In 1970, the American Swami Rudrananda (nee Albert Rudolph) brought the shaktipat Siddha (“energy transmitting, power-embodying”), Baba Muktananda to the US. In keeping with his title and drawing from the Pratyabhijnahrydam (The Secret of Self Recognition) of Kashmir Shaivism, Baba “awakened” tens of thousands of Westerners (including Werner Erhardt and Stan Grof) by touch or mantra into the charismatic path of Kundalini Yoga, what Pandit Gopi Krishna called, “the evolutionary spinal energy, the biological basis of all spirituality.” Within thirty years, some 200 Siddha Yoga Centers and five ashram communities were active in the US, now led by Baba’s female successor, (and after reports of her predecessor’s improprieties) Swami Chidvalasananda.

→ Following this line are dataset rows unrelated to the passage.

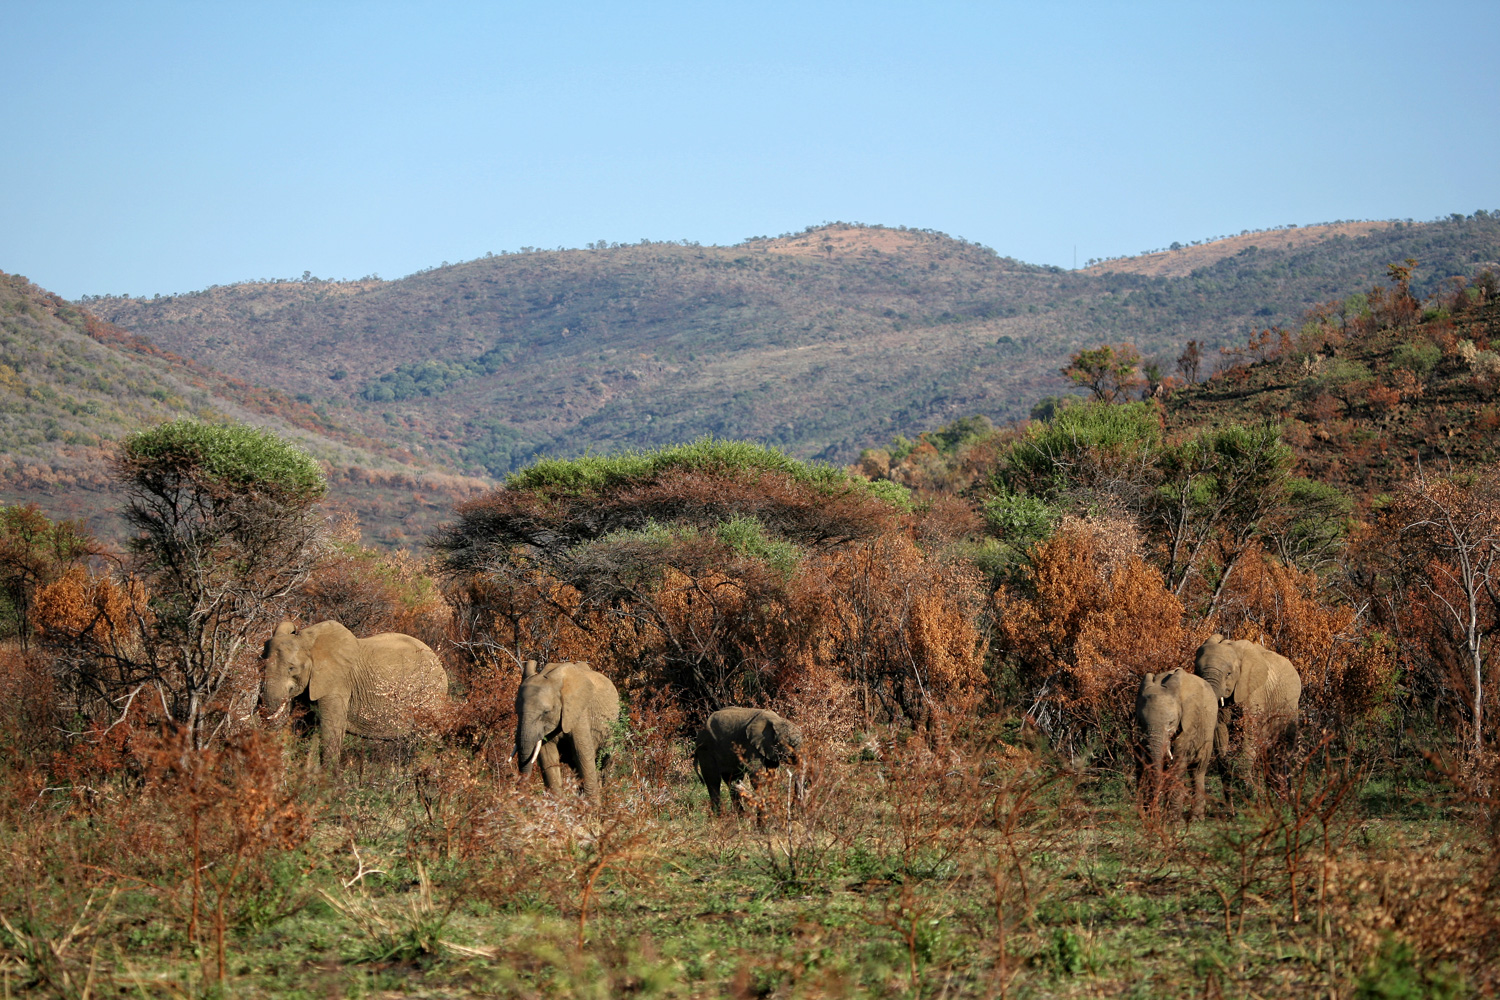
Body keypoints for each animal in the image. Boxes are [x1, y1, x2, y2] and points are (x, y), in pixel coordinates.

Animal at [258, 617, 447, 773]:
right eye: (260, 666)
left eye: (292, 668)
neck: (309, 641)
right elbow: (306, 727)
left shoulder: (338, 681)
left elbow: (331, 728)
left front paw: (328, 784)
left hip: (430, 696)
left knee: (430, 741)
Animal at [510, 659, 615, 803]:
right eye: (517, 712)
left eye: (546, 712)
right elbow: (547, 755)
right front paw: (558, 804)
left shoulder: (579, 713)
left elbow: (582, 752)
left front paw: (593, 807)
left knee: (606, 761)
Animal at [1134, 671, 1218, 821]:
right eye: (1142, 722)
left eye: (1171, 722)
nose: (1153, 814)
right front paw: (1150, 817)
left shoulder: (1188, 724)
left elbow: (1178, 762)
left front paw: (1171, 819)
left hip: (1209, 729)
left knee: (1198, 769)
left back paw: (1196, 818)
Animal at [1194, 629, 1302, 779]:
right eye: (1197, 671)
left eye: (1228, 674)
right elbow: (1220, 731)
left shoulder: (1253, 693)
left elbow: (1248, 732)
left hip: (1290, 706)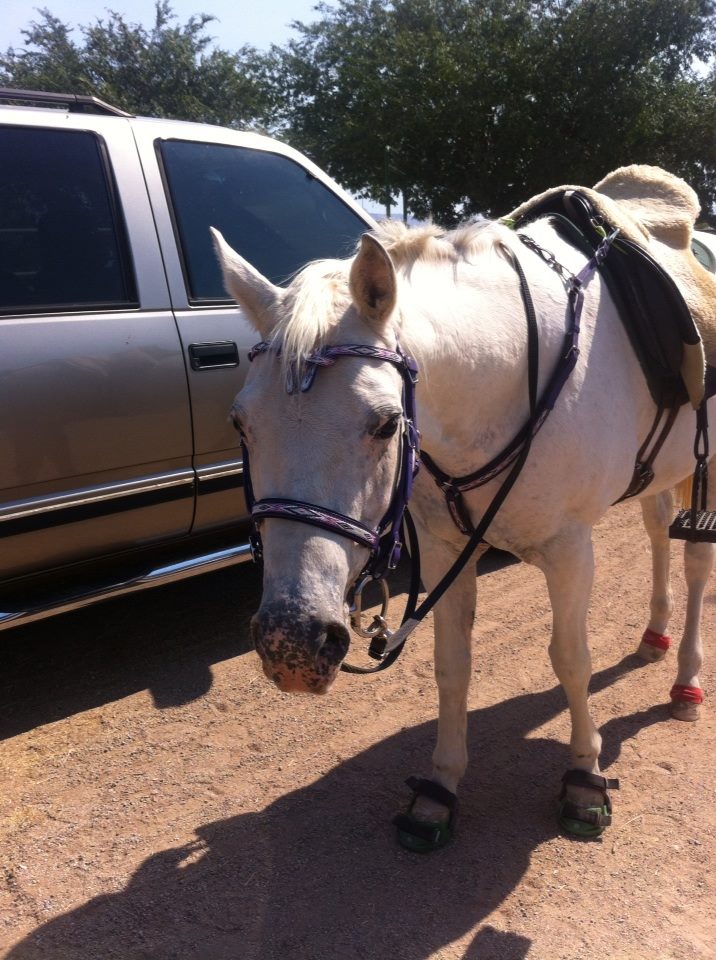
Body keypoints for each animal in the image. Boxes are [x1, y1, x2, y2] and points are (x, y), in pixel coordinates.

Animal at [211, 211, 714, 851]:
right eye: (239, 422)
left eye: (386, 423)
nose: (293, 641)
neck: (508, 373)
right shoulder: (448, 551)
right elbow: (452, 667)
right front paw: (440, 788)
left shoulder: (571, 551)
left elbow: (571, 659)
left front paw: (584, 778)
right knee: (656, 532)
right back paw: (654, 635)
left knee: (696, 565)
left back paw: (686, 681)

Bhagwan Rajneesh , a Jain professor-turned-guru, attempted, by far, the most radical modernization of Sanatana Dharma. Side-stepping Hatha Yoga as too rarified for these times, his eclectic “neo-tantra” surfed the 1960s-80s wave of sexual liberation, emotive therapies, and the psychedelically-inspired longing for instant God-consciousness. Cheered and jeered as saint and charlatan, his Rajneeshpuram, Oregon commune collapsed scandalously in the late 1980s under the weight of this impossible dream, shaking some 200,000 Rajneeshees, world-wide.